Within the past 10-15 years, research in the field of AA has been fairly successful in uncovering a molecular basis as well as useful treatments for AA. Much of this can be considered a result of a meeting between major researchers in the field that sought to consolidate information on AA and develop new areas for research. In this meeting, researchers not only spoke of their own research, but worked together to create a comprehensive analysis of all FDA approved drugs to treat autoimmune diseases (Hordinsky 2011). Because of this, researchers then wanted to elucidate more specific drug targets by investigating the mechanism of AA pathogenesis.
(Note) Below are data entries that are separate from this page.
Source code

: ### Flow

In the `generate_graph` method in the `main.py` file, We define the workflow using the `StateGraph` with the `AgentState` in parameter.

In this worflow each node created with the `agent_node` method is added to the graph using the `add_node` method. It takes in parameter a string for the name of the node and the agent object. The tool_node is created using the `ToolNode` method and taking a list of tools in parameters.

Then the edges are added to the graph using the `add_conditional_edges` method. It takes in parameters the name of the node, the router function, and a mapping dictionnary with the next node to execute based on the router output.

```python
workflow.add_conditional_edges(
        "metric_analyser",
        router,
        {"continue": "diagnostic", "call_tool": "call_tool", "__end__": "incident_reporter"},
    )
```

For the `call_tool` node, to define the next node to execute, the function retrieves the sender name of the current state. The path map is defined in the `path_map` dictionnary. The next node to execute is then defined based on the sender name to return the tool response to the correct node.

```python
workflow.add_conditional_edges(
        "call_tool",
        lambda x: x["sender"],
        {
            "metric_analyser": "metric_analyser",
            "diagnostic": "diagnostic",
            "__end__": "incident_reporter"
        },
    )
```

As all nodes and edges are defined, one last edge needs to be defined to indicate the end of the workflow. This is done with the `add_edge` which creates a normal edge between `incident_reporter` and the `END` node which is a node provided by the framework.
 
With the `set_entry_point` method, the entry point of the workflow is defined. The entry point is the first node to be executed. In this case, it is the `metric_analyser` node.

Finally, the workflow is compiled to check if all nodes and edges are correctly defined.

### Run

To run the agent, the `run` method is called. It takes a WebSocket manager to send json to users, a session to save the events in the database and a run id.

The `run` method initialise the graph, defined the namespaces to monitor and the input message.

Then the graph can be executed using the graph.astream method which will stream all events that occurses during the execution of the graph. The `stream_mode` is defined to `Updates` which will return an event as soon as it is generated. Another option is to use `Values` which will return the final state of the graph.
A number of papers have been published that lead to Xing et. al.’s use of tofactinib and ruxolitinib to target Janus Tyrosine Kinases (JAKs) and reverse the effects of AA. For example, Xing et. al. would have been able to release their comprehensive study without information from the genome-wide association study (Petukhova 2010) or without information on IFN-γ’s role in conferring AA (Freyschmidt-Paul 2006). While these results seem very promising, the field has moved forward and researchers have identified other drug targets besides JAKs. Even though targets have been identified, researchers have yet to develop the small molecule drugs to inhibit these other targets.
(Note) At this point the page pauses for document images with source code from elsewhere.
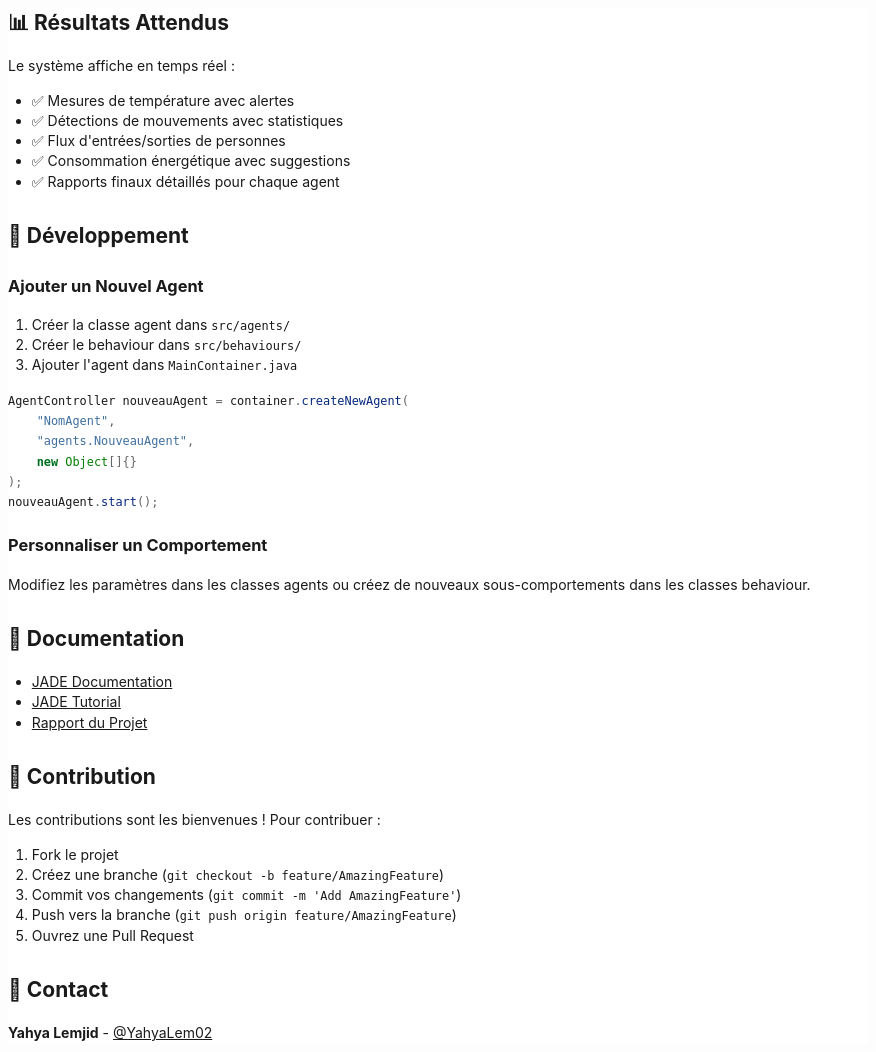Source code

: ## 📊 Résultats Attendus

Le système affiche en temps réel :
- ✅ Mesures de température avec alertes
- ✅ Détections de mouvements avec statistiques
- ✅ Flux d'entrées/sorties de personnes
- ✅ Consommation énergétique avec suggestions
- ✅ Rapports finaux détaillés pour chaque agent

## 🔧 Développement

### Ajouter un Nouvel Agent

1. Créer la classe agent dans `src/agents/`
2. Créer le behaviour dans `src/behaviours/`
3. Ajouter l'agent dans `MainContainer.java`

```java
AgentController nouveauAgent = container.createNewAgent(
    "NomAgent",
    "agents.NouveauAgent",
    new Object[]{}
);
nouveauAgent.start();
```

### Personnaliser un Comportement

Modifiez les paramètres dans les classes agents ou créez de nouveaux sous-comportements dans les classes behaviour.

## 📝 Documentation

- [JADE Documentation](https://jade.tilab.com/documentation/)
- [JADE Tutorial](https://jade.tilab.com/doc/tutorials/JADEProgramming-Tutorial-for-beginners.pdf)
- [Rapport du Projet](docs/rapport.pdf)

## 🤝 Contribution

Les contributions sont les bienvenues ! Pour contribuer :

1. Fork le projet
2. Créez une branche (`git checkout -b feature/AmazingFeature`)
3. Commit vos changements (`git commit -m 'Add AmazingFeature'`)
4. Push vers la branche (`git push origin feature/AmazingFeature`)
5. Ouvrez une Pull Request

## 📧 Contact

**Yahya Lemjid** - [@YahyaLem02](https://github.com/YahyaLem02)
Firstly, more studies should be conducted using ruxolitinib since it is a newly developed off-label treatment for AA. The results were astounding in that the patients treated with ruxolitinib were able to regrow nearly 100% of their hair (Xing 2014). The biggest problem here is that ruxolitinib is an FDA approved drug that treats high-risk myelofibrosis (Bertolini 2014). It would be beneficial to run tests that look to investigate the effects of inhibiting JAKs in AA afflicted, but otherwise healthy patients. Since the Janus family of tyrosine kinases are widely used in the body as a means of stress-signaling, inhibiting them may cause unwanted side effects that may pertain to arthritis or myelofibrosis. There likely hasn’t been much research on what treating a healthy individual with ruxolitinib could do because it had previously only been prescribed to those already suffering from myelofibrosis. This kind of research would have served no purpose when developing ruxolitinib to treat myelofibrosis. The ideal experiment would be run in C3H/HeJ model mice before clinical trials with ruxolitinib should move forward. Despite the authors using ruxolitinib successfully to treat AA, there was no mention of any long-term effects or a patient’s propensity to relapse. All of these must be taken into consideration before the FDA can approve this medication for AA.
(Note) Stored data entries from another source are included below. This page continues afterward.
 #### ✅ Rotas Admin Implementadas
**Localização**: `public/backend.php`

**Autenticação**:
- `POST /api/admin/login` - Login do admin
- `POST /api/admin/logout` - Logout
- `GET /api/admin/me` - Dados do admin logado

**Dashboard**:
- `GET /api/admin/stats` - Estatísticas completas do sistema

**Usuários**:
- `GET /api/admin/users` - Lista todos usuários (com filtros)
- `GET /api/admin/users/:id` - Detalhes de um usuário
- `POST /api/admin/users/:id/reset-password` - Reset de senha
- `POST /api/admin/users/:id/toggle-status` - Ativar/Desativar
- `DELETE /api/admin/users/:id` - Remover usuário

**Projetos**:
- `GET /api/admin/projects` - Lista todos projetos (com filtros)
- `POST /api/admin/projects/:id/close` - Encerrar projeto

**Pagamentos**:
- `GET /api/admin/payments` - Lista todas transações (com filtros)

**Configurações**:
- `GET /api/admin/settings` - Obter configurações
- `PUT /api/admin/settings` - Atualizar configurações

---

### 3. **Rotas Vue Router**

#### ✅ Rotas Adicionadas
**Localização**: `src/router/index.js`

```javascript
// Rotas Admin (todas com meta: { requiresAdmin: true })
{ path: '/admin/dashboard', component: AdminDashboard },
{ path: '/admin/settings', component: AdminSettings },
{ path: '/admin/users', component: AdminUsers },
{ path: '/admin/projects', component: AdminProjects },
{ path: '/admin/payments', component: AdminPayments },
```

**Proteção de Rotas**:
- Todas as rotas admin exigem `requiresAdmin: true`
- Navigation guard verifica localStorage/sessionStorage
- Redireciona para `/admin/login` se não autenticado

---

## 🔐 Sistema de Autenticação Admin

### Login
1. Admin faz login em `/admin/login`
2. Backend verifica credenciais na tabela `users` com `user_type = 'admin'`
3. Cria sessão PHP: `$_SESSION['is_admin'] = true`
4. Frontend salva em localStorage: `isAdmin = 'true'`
Since it is never wise to put all of your eggs in one basket, there should still be a concerted effort to continue the development of new drugs, as there are plenty of other avenues of treatment for AA. This is largely due to researchers uncovering the details of the positive feedback loop that leads to the overproduction of CD8+ T cells around the anagen hair follicle. One method of blocking this positive feedback loop may be to develop a method of blocking antigen presentation on the CD8+ T cell or blocking the costimulatory action of CD4+ T cells (Hordinsky 2004). For example, there are proteins whose functions are to act as the on and off switch for the immune system. To suppress an immune response, CTLA4 must be stimulated so it can transmit that message to other T cells. Developing a drug that can act to suppress an immune response locally might be the best option for drug development. It would not be wise to entirely suppress the immune system, as it would leave the patient open to bacterial or viral infection. A better option, which has been a widely used strategy in AA treatment, would be to develop this drug to have a topical or interlesional application to ensure site specific action.
A third, and final, proposal for future work might be to look into the effects that vitamin D might have on suppressing or controlling the immune response. Vitamin D has been implicated as an important part of the immune system in recent research. Its proposed function is to bind to vitamin D receptors (VDRs) in cells that dimerize and act as transcription factors to influence the production of anti-microbial peptides.
Another function that vitamin D promotes is the suppression of T helper cells, or CD4+ T cells which are known to have a co-stimulatory effect on AA pathogenesis (see figure 2, above). In the presence of vitamin D, antigen presentation to CD4+ cells is inhibited and therefore cannot continue to propagate in response the antigen (Hordinsky 2011). This would greatly reduce the proliferation of CD8+ T cells that accumulate near the bottom of the hair follicle and prevent hair growth. This could be used in conjunction with other medication if the response is not strong enough. Overall, AA research has been progressing at a fairly quick pace. Future research should help to further elucidate the mechanism of AA as well as continue to investigate creative and useful ways to suppress CD8+ T cell proliferation and the positive feedback loop in AA.